SUDUTNEWS | Setiap anggota DPR memiliki kekebalan hukum atau hak imunitas ketika sedang melaksanakan tugasnya sebagai anggota dewan. Hal itu disampaikan oleh Wakil Ketua DPR Fahri Hamzah menanggapi lontaran Kapolri Jenderal Tito Karnavian soal rencana menyidik dugaan makar yang dilakukannya bersama koleganya Fadli Zon dari Gerindra yang ikut aksi 4 November lalu.
Secara pribadi Fahri mengingatkan Jenderal Tito agar benar-benar mengacu kepada hukum, tidak bergantung kepada kekuasaan. Fahri juga meminta Tito mengingat bahwa untuk jadi Kapolri, Fahri terlibat mengurusnya.
"Saya hanya mengingatkan kepada Tito untuk tidak berbicara sembarangan. Dia jenderal baru, dan saya juga salah satu yang urus dia untuk menjadi Kapolri. Tolong jaga diri baik-baik. Jangan bergantung pada kekuasaan karena kekuasaan bisa jatuh," kata Fahri.

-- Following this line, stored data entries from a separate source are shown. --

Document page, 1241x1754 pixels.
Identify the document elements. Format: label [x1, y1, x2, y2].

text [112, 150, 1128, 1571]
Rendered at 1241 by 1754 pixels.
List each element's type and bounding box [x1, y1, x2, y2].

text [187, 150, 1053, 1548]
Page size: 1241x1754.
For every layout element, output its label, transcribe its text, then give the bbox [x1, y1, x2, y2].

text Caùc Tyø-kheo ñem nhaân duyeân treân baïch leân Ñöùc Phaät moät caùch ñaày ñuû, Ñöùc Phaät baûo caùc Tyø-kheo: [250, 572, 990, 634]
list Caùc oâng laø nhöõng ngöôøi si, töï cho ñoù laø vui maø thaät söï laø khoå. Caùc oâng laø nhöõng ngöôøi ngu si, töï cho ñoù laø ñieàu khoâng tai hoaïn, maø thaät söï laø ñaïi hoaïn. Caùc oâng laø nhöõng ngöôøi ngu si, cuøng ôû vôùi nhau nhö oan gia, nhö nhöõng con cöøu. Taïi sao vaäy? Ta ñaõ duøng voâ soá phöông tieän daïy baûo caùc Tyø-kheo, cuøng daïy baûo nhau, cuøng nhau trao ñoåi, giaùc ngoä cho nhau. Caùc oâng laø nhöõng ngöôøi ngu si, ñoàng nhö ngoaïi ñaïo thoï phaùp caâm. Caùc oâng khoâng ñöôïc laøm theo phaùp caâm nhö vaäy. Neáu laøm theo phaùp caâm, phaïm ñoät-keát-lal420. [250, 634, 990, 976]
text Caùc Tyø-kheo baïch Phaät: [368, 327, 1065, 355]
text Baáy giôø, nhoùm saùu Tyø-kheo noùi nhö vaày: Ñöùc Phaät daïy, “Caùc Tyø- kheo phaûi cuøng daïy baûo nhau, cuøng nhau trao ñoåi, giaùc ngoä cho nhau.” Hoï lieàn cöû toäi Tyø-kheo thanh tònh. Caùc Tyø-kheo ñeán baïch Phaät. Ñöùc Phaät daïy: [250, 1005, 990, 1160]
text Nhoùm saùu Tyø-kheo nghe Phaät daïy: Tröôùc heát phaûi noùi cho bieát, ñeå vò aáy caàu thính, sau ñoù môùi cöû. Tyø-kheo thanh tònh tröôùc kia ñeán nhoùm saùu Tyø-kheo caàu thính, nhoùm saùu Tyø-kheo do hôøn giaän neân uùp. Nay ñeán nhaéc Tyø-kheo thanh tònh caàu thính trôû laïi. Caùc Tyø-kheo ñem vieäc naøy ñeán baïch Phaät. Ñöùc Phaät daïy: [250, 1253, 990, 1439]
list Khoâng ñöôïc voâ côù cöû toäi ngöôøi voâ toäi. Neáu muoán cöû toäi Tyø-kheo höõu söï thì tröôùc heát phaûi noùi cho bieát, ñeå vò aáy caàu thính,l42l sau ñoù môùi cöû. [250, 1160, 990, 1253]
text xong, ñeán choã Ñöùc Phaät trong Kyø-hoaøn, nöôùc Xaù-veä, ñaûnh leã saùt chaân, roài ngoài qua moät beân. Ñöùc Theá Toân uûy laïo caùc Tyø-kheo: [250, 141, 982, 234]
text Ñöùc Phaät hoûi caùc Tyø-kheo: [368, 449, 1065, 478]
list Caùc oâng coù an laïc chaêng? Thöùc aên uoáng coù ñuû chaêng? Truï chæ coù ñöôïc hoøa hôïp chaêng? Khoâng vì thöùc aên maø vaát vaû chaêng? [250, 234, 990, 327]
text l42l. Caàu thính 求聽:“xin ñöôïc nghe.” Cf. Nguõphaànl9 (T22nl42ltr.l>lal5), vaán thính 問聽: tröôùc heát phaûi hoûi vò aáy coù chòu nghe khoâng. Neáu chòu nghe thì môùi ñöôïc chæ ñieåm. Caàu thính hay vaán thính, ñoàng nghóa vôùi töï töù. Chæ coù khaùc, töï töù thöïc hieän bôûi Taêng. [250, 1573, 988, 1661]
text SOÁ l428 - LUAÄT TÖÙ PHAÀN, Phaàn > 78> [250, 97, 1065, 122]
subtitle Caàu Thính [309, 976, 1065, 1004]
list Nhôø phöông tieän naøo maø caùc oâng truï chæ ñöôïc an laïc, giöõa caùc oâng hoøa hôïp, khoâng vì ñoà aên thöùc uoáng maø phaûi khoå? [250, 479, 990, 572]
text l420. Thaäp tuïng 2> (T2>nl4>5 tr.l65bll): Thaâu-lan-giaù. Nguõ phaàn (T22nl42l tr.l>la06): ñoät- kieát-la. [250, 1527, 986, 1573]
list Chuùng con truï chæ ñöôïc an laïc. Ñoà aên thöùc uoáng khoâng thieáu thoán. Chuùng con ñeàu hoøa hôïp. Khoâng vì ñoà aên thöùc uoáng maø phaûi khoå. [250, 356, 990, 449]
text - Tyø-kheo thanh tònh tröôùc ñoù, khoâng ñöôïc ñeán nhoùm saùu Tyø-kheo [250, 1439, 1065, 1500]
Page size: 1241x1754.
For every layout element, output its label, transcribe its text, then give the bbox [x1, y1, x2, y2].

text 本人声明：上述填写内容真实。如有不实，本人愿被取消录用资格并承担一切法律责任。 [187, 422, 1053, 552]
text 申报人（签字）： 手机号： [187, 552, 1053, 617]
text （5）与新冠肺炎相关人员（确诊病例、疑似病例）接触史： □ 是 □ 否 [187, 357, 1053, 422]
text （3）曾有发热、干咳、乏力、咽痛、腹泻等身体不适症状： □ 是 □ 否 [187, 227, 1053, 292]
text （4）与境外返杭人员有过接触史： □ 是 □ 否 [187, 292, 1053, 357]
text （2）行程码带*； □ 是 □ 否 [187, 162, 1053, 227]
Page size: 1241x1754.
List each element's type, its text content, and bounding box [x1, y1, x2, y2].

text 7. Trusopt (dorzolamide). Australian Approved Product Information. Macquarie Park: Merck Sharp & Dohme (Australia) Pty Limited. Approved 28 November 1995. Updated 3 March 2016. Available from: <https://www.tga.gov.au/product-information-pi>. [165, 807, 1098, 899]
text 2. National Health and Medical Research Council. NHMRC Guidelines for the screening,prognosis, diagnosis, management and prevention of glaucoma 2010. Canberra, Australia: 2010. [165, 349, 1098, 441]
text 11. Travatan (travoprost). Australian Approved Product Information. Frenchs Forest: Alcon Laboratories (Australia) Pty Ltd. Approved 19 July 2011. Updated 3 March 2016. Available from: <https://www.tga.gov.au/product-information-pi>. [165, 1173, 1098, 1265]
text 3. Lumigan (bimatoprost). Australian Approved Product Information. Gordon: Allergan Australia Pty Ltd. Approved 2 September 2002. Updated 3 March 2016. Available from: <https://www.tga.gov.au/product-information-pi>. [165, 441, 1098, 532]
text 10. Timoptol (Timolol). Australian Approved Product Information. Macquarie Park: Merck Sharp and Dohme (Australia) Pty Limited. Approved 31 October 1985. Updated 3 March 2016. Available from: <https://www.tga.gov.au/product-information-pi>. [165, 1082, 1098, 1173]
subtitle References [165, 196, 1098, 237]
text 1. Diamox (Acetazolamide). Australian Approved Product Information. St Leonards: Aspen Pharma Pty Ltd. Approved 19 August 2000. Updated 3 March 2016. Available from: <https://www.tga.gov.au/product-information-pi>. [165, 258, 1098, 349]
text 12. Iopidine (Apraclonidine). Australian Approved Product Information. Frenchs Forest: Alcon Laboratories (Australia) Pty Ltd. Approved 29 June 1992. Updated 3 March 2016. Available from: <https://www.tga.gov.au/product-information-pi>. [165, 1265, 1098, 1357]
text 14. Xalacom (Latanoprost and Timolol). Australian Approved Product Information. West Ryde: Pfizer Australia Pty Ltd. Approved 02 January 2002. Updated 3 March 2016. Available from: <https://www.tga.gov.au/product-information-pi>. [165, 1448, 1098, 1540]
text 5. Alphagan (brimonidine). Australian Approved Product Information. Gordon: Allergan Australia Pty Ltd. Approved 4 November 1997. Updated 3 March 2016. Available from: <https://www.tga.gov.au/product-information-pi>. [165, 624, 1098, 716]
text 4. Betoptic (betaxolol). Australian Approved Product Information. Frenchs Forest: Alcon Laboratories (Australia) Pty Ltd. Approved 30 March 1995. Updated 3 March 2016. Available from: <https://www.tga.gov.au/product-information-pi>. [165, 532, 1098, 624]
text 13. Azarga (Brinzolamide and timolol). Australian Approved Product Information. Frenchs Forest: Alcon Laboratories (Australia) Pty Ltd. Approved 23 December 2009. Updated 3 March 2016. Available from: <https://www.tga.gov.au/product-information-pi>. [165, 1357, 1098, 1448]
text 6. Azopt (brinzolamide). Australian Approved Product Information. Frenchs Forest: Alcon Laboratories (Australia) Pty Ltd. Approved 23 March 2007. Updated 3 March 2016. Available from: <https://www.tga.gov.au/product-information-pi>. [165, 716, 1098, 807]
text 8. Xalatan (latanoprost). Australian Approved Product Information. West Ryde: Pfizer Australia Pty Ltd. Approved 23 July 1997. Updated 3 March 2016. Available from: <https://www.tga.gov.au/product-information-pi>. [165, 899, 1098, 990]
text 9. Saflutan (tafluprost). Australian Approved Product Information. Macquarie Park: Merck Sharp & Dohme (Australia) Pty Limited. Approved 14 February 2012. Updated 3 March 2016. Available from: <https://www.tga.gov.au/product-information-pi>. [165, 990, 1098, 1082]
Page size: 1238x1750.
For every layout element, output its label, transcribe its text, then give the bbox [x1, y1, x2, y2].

Menurutnya, harusnya Tito memahami soal detil hukum, khususnya mengenai pembagian kelembagaan demokrasi. Yakni eksekutif, legislatif, dan yudikatif, yang masing-masing memiliki tugas serta kewenangannya. Apabila Pemerintah bertugas menjalankan pemerintahan dengan menggunakan APBN, maka DPR memiliki tugas yang salah satunya mengawasi jalannya pemerintahan.
"DPR memiliki tugas, salah satunya pengawasan. Dan untuk menjalankan semua tugasnya, DPR memiliki hak imunitas dan tidak boleh dipidana dalam menjalankan tugas," kata Fahri Hamzah, Selasa (7/11).
Ditegaskannya, hal itu secara jelas tertuang di UUD 1945. Karena kekhususan itu pula, maka DPR memiliki UU MD3 yang mengatur adanya Majelis Kehormatan Dewan yang bertugas menyidangkan anggota yang dianggap melanggar etika.
Sebelumnya, Fadli Zon dari Fraksi Partai Gerindra juga sudah berkali-kali menekankan bahwa keberadaan mereka di demo 4 November adalah dalam rangka menjalankan tugas pengawasan. Sebagai Koordinator Polkam, Fadli mengatakan dirinya hendak memastikan Kepolisian mengusut tuntas kasus dugaan penistaan agama diduga dilakukan oleh Gubernur Basuki Tjahaja Purnama.
Masuk ke substansi pernyataannya yang dianggap berpotensi makar, Fahri mengatakan bahwa ketika dia menyebut pemerintahan Jokowi bisa dijatuhkan, hal itu bersifat normatif tanpa substansi makar. Kata Fahri, cara-cara menjatuhkan sebuah pemerintahan itu memang sudah tertera dan diatur di UUD 1945.
"Ini negara demokrasi dan sah saja jika pemerintahan dijatuhkan kalau memang harus dilakukan. Indonesia bukan negara totaliter dimana menanyakan umur raja saja bisa kena pasal. Ini negara demokrasi bung, menjatuhkan presiden juga sudah diatur," kata dia.
Dilanjutkannya, aksi 4 November adalah murni gerakan massa dari ormas Islam dan elemen rakyat. Mereka marah dengan sikap pemerintah yang cenderung dianggap melindungi Gubernur Basuki. "Jadi tidak benar kalau kudeta. Selama TNI tidak sepakat, tak ada yang namanya kudeta."